■ Records provided
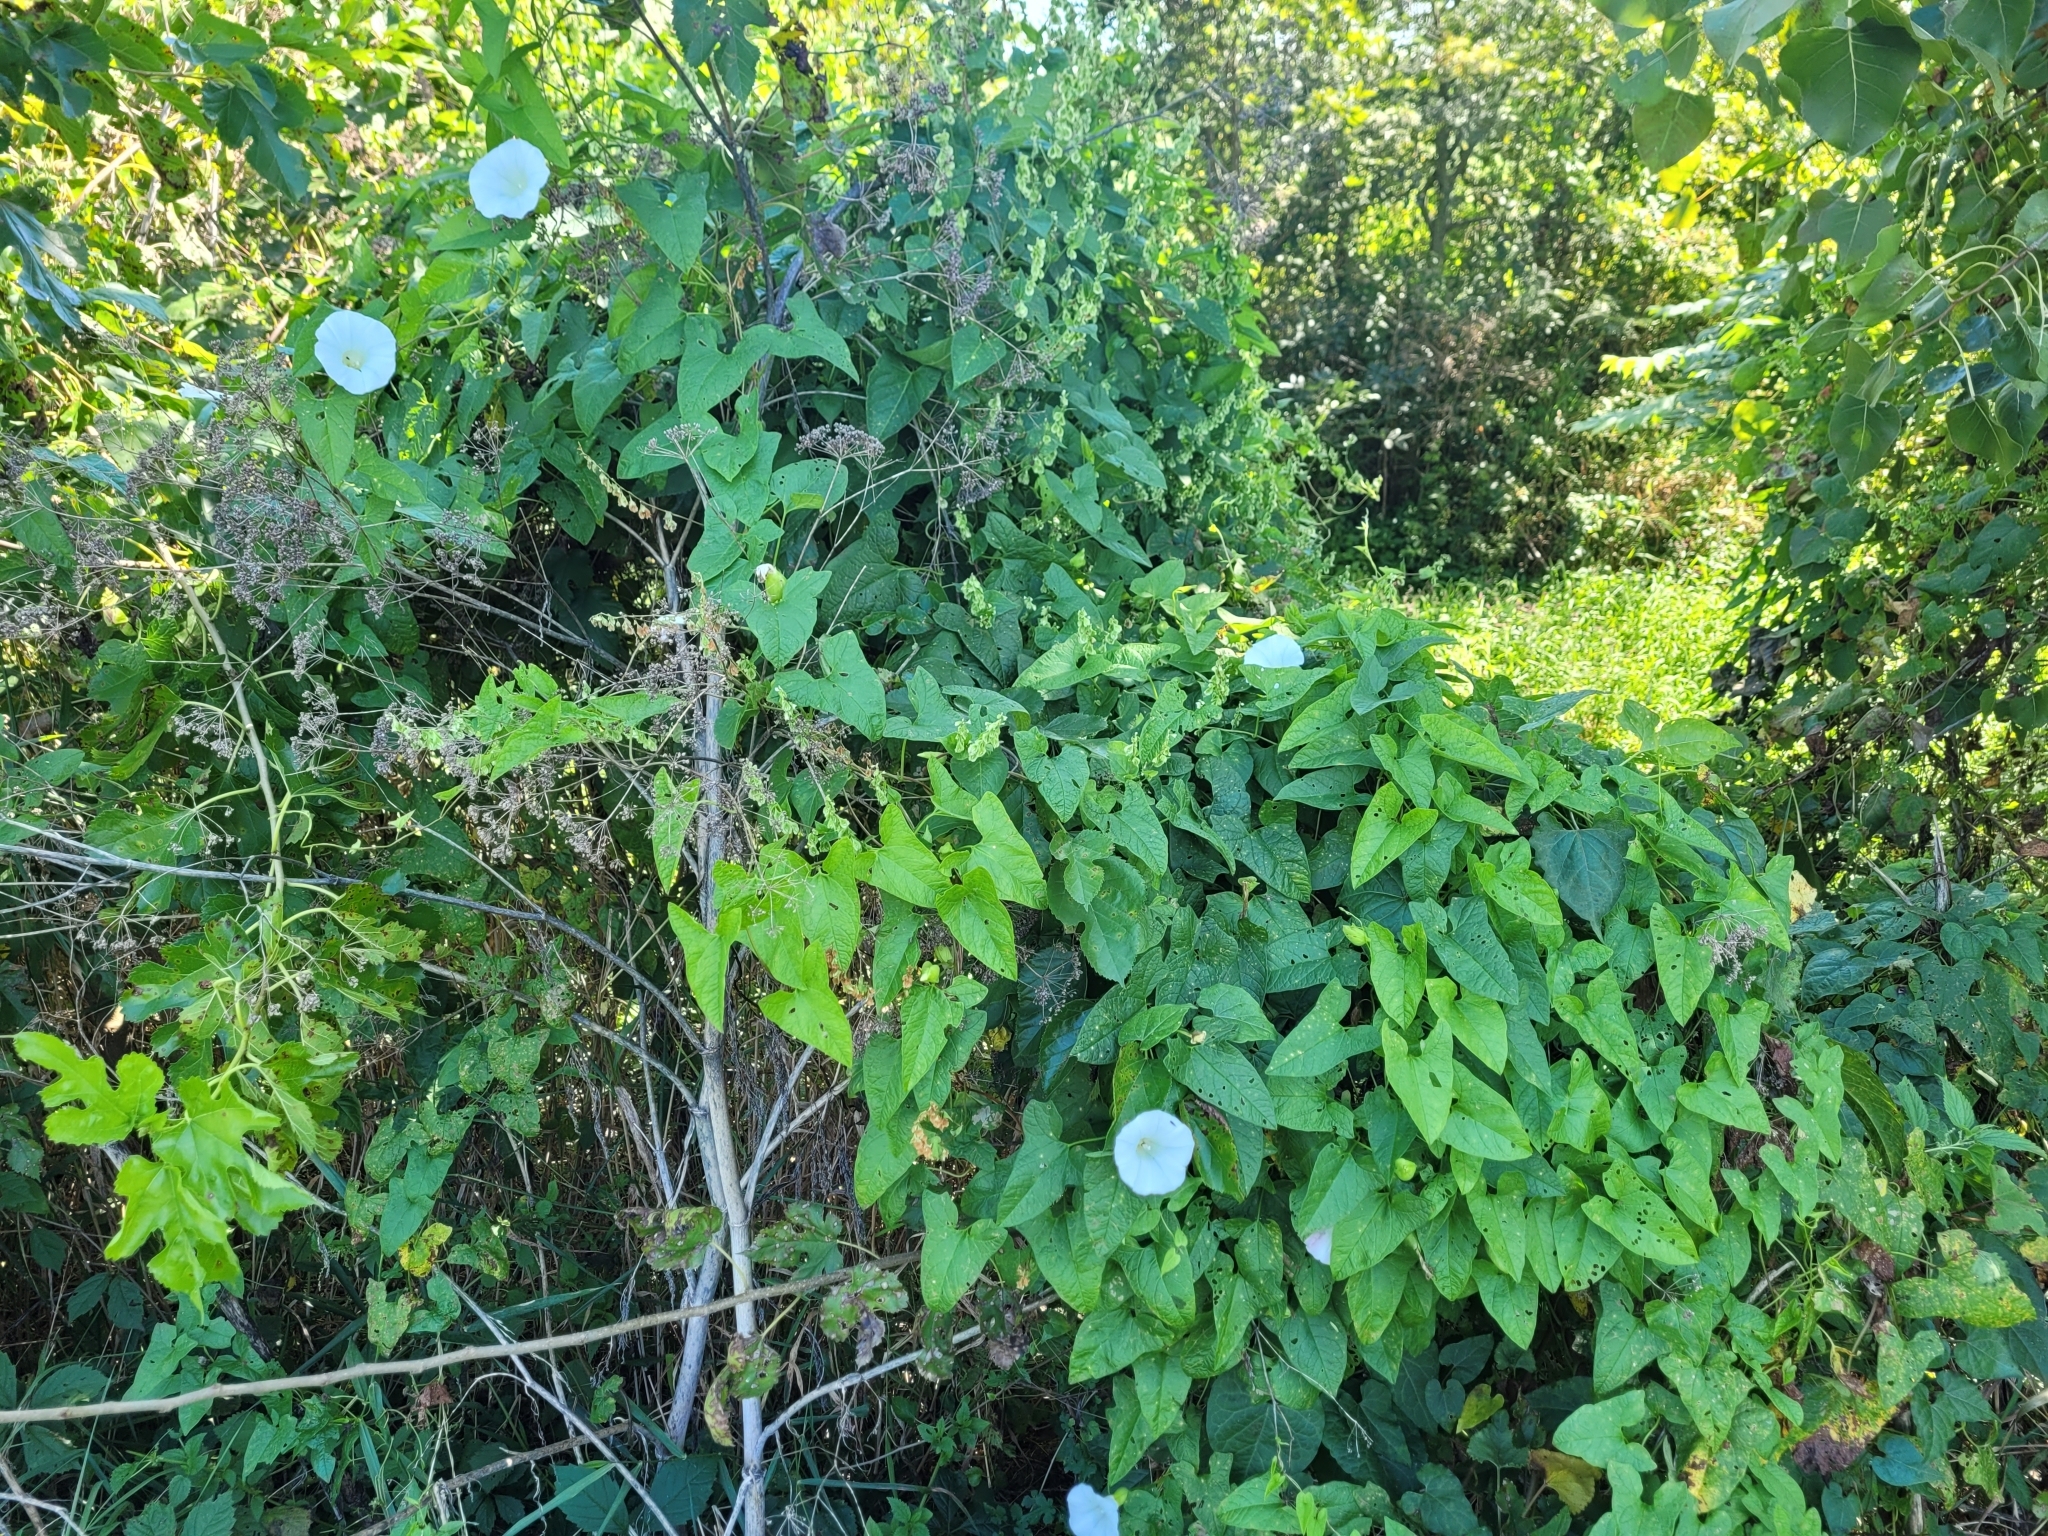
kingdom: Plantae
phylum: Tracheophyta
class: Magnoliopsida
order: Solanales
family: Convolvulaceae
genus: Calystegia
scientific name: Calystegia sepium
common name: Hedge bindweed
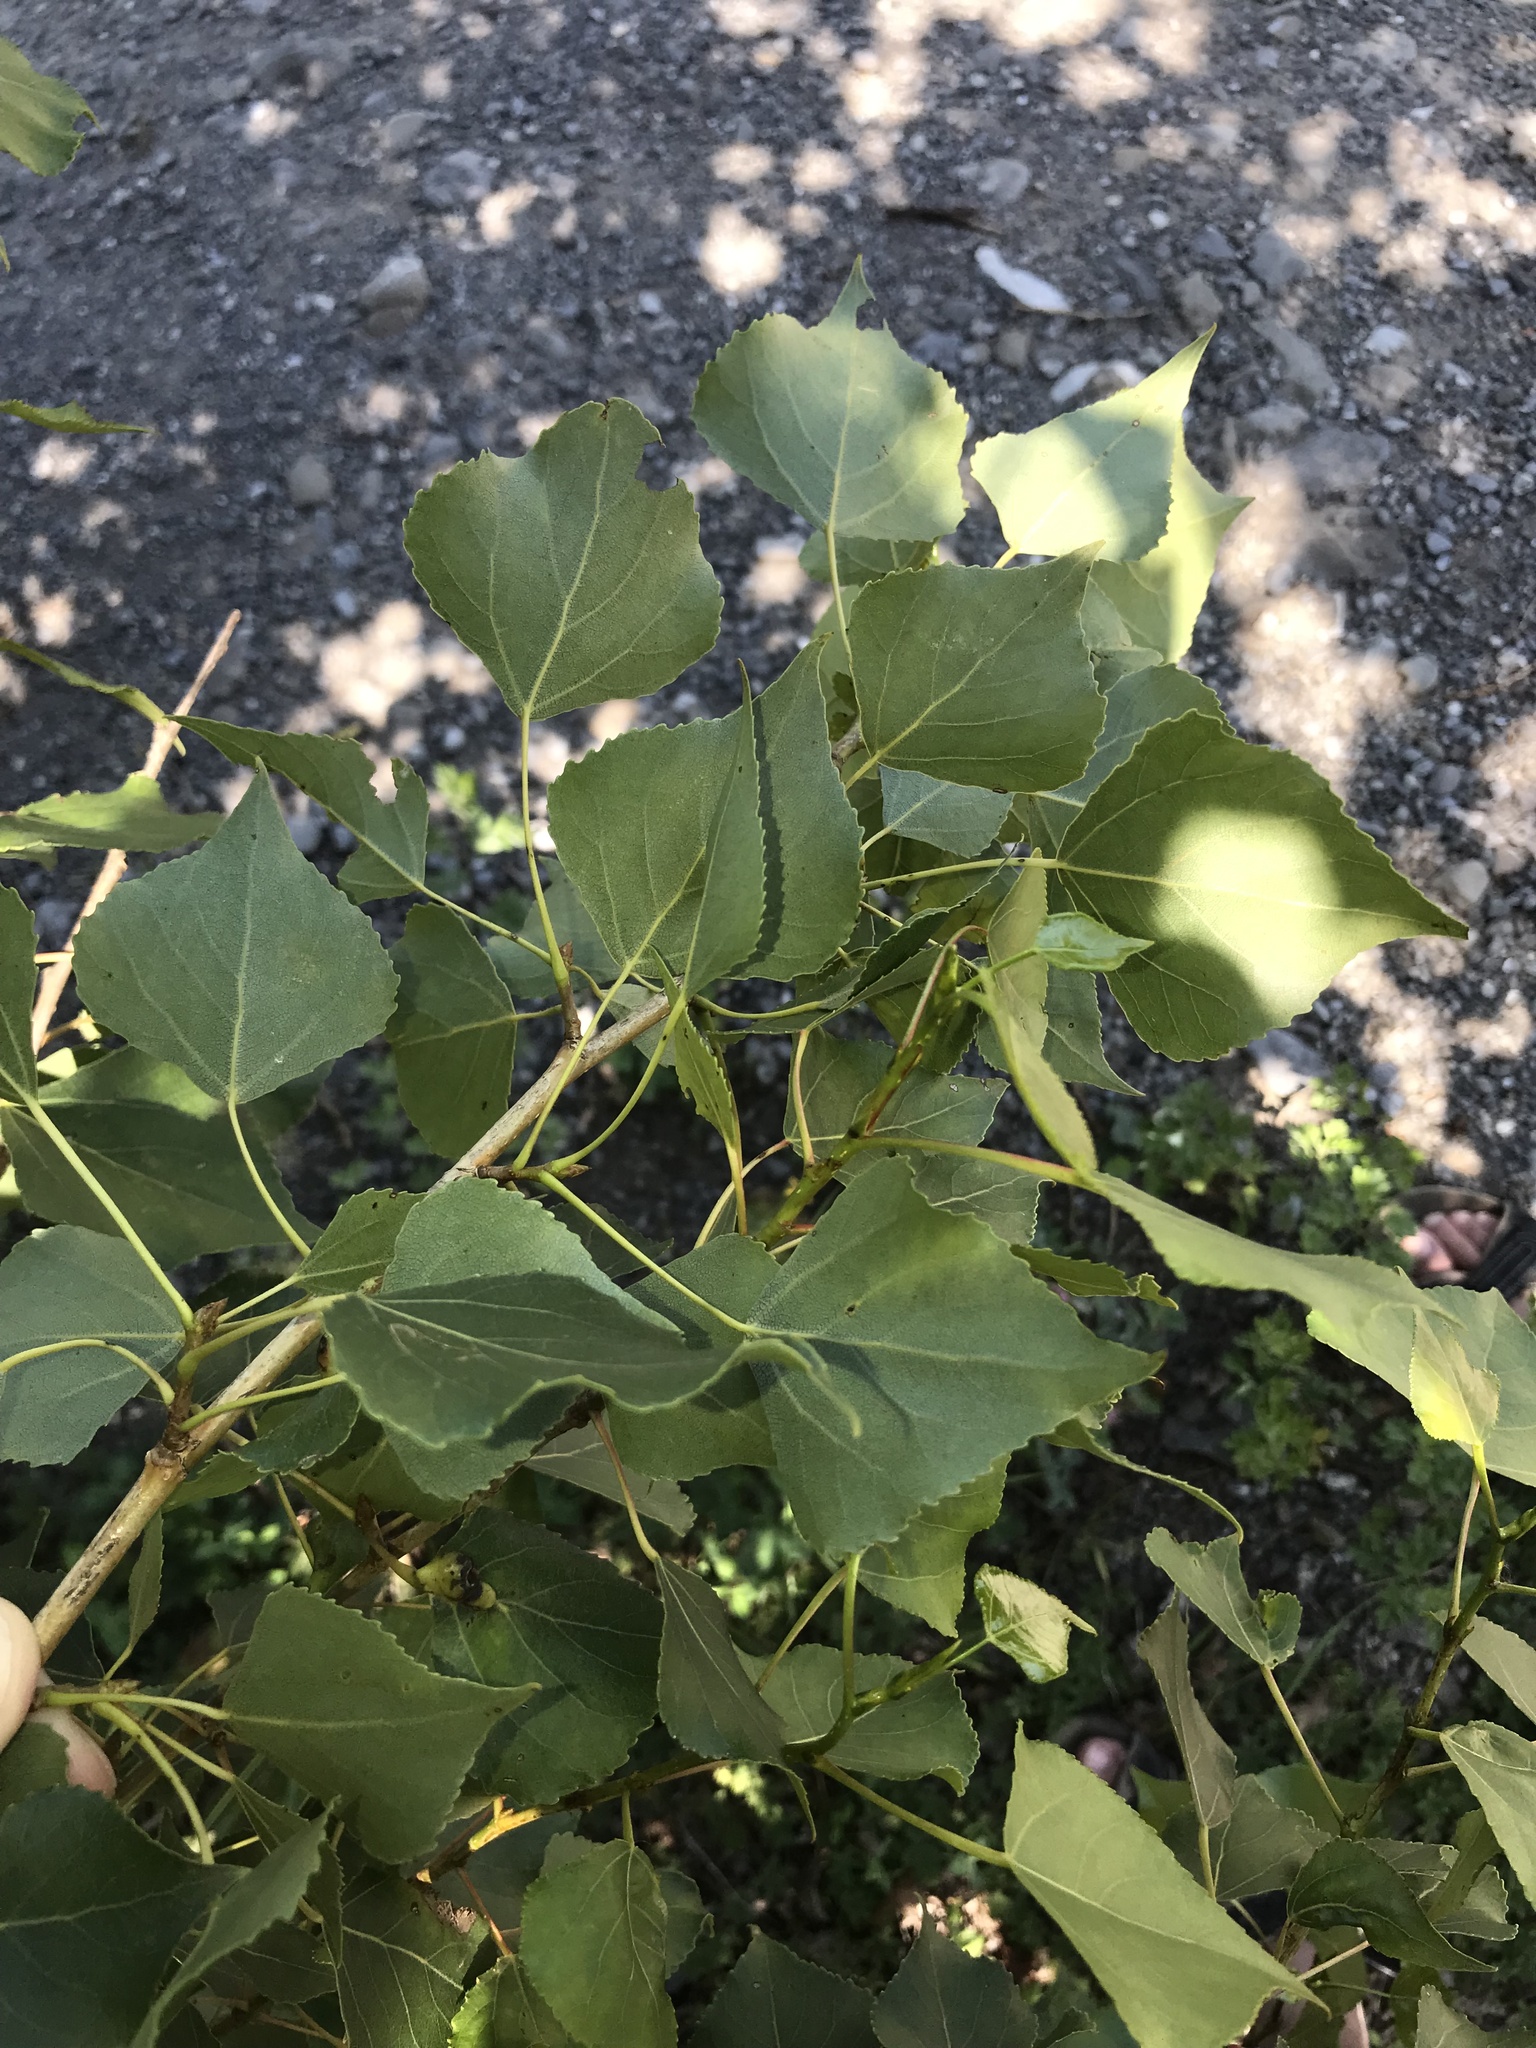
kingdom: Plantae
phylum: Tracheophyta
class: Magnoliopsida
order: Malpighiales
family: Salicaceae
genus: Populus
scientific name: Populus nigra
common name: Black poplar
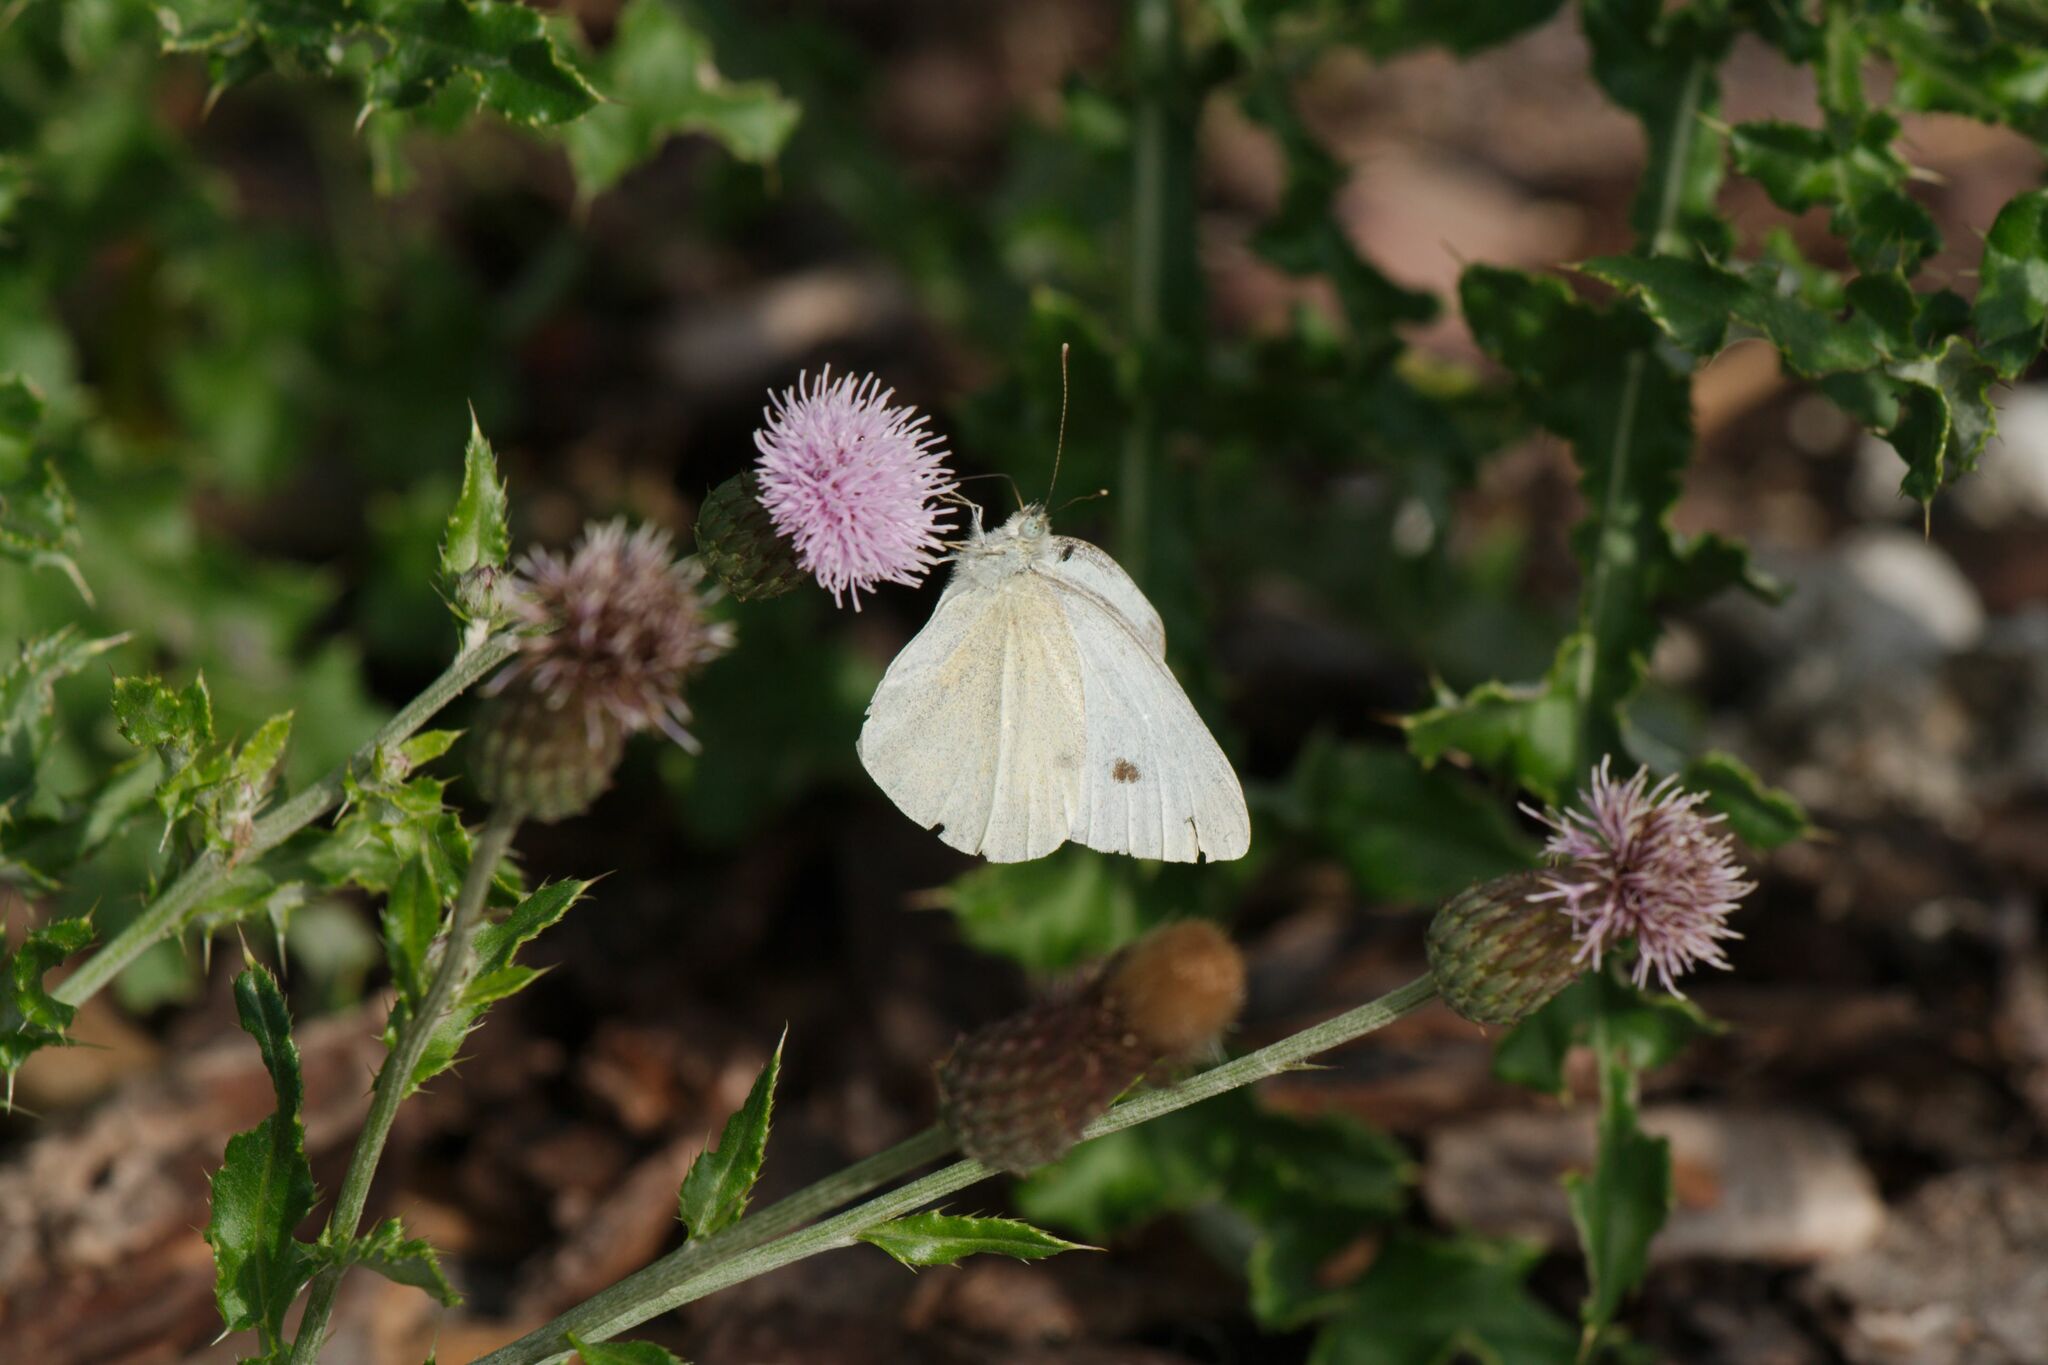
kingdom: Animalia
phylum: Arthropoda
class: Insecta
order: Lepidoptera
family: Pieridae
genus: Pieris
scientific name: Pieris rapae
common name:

■ The problem
Could you reproduce all of the lines above word for word, leaving the pictures out?

■ Solved exercise
kingdom: Plantae
phylum: Tracheophyta
class: Magnoliopsida
order: Solanales
family: Convolvulaceae
genus: Calystegia
scientific name: Calystegia sepium
common name: Hedge bindweed
kingdom: Plantae
phylum: Tracheophyta
class: Magnoliopsida
order: Malpighiales
family: Salicaceae
genus: Populus
scientific name: Populus nigra
common name: Black poplar
kingdom: Animalia
phylum: Arthropoda
class: Insecta
order: Lepidoptera
family: Pieridae
genus: Pieris
scientific name: Pieris rapae
common name:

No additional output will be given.